Extract -
* START *
10. According to the subdivision plan, the plaintiff says, the wives and children have been allocated land as follows:-
(a) The late first wife, Hellen Akinyi's House - LR No. 30726/3. The relevant deed plan for that land deed plan No. 404039
(b) The second wife the late Machata Atieno's House - LR No. 30726/4. The relevant deed plan is No. 404040.
(c) The third wife Florence Mwanika - LR. No. 30726/5. The relevant deed plan number is 404041.
(d) The fourth wife shall live with the plaintiff on the parcel that the plaintiff has retained for himself.
11. The plaintiff has stated that he believes that he has complied with the consent orders recorded on 2/11/2013, and has invited, though in vain, the 1st - 5th defendants to come and have their portions. The plaintiff avers that he lives on LR.No. 30726/6 with his 3rd wife (who is the 1st defendant) and his 4th wife - Diana Okisa which matrimonial home remains part of his estate and which can only be the subject of subdivision upon his demise.
12. On 10/4/2017 when the application came up exparte, prayers No. 2and 3 thereof were granted, after the application was certified urgent. The court ordered that the matter be listed for directions on 12/4/2017. On 12/4/2017, Mr. Atudo appeared for the plaintiff and Mr. Ingosi for the 1st - 4th defendants. On that day also the defendants were granted leave to file a response to the application and serve it upon the plaintiff within 14 days. The application was fixed for hearing on 3/7/2017.
13. There is no indication of what transpired on 3/7/2017 but on 14/7/2017, the plaintiff took a hearing date-26th July, 2017 -for the application in the Registry. The court never sat on 26th July, 2017, the date the plaintiff fixed the application for hearing. The court has established that by a notice by the Deputy Registrar the parties were informed that the matters scheduled for that day would be heard on 28/7/2017. On 28/7/2017 Mr. Atudo was present for the plaintiff while Ms. Mweneke held brief for Mr. Ingosi. There was still no response to the application filed by the plaintiff. Mr. Atudo urged that the prayers be granted as prayed. Save prayers 1, 2 and 3 which had been granted in the interim. Ms. Mweneke however asked for an adjournment on behalf of Mr. Ingosi, saying that Mr. Ingosi had not filed a response in view of the orders requiring the parties to appear before the Chief of Grassland to be shown their parcel of land. She also claimed that Mr. Ingosi was held up at the Court of Appeal at Eldoret and that he was praying for a mention date. The court found these to be insufficient excuses for not complying with the order that the respondents should file a response.
* END *
Material -
* START *
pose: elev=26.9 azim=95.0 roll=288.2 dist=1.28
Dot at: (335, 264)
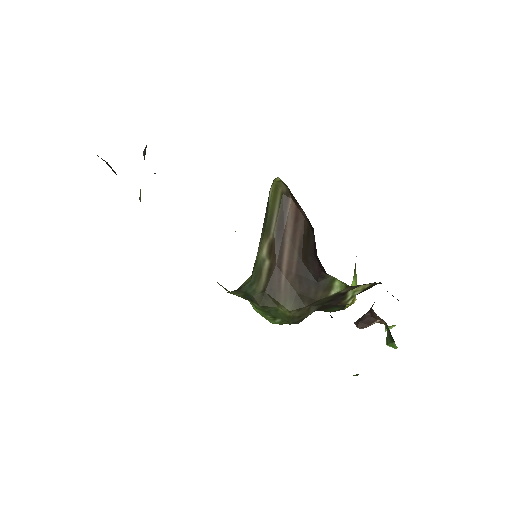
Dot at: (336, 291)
* END *
Required task 1 - Put this sentence from the court ruling into Spanish: "The court never sat on 26th July, 2017, the date the plaintiff fixed the application for hearing."
Required task 2 - Copy out the stretch of the court ruling from "12. On 10/4/2017" through "hearing on 3/7/2017.".
Required task 3 - Carry the court ruling forward from its final sentence.
The listing has no connection to the court ruling.

Answer 1 - El tribunal nunca sesionó el 26 de julio de 2017, la fecha que el demandante fijó para la audiencia de la solicitud.

Answer 2 -
12. On 10/4/2017 when the application came up exparte, prayers No. 2and 3 thereof were granted, after the application was certified urgent. The court ordered that the matter be listed for directions on 12/4/2017. On 12/4/2017, Mr. Atudo appeared for the plaintiff and Mr. Ingosi for the 1st - 4th defendants. On that day also the defendants were granted leave to file a response to the application and serve it upon the plaintiff within 14 days. The application was fixed for hearing on 3/7/2017.

Answer 3 -
14. Mr. Atudo responded that from 10th April 2017, a number of attempts had been made to have the 1st - 5th respondents/defendants attend the meeting at the Chief’s but in vain; he urged that the application for adjournment by the respondents was only meant to further that disobedience. Mr. Atudo said he had learnt that the Court of Appeal at Eldoret would not be sitting on that day and that in any case, the counsel was represented in this matter by Ms. Mwemeke.
15. The court declined the application for adjournment and after hearing the application, set the matter for a ruling on 24/8/2017. The application stood unopposed. There is no proper ground given by Ms. Mwemeke for lack of a response to the application. Mr. Atudo submitted that the 1st - 5th defendants are not interested in responding to it.
16. In this court’s view, the application is rather straightforward. By a consent dated 25/11/2009 the parties agreed to have the suit withdrawn and the land subdivided, whereupon the only order in the consent order relating to plot size is Order No. 3 which said that the 1st defendant should be allocated 7 acres.
17. I have looked at the supporting affidavit carefully and found that the land that the plaintiff has reserved for the 1st defendant and her 3 children is more than 7 acres. It amounts to 19. 09 acres. According to the plaintiff the 1st defendant's share out of that is 7 acres while the rest is for her children who are the 2nd, 3rd, 4th and 5th defendants.
18. I find this is a good arrangement which, though it has not carved out a specific parcel of 7 acres for the 1st defendant, has catered for the needs of the 1st defendant and secured the bonds of her family by including her children in the same portion. This is not a new practice. The court takes judicial notice that it is the norm in succession proceedings to group a widow and her children under the same share when distributing a deceased’s estate. It should not appear strange when a husband who is alive groups his wife together with her children while sharing out property while he is alive.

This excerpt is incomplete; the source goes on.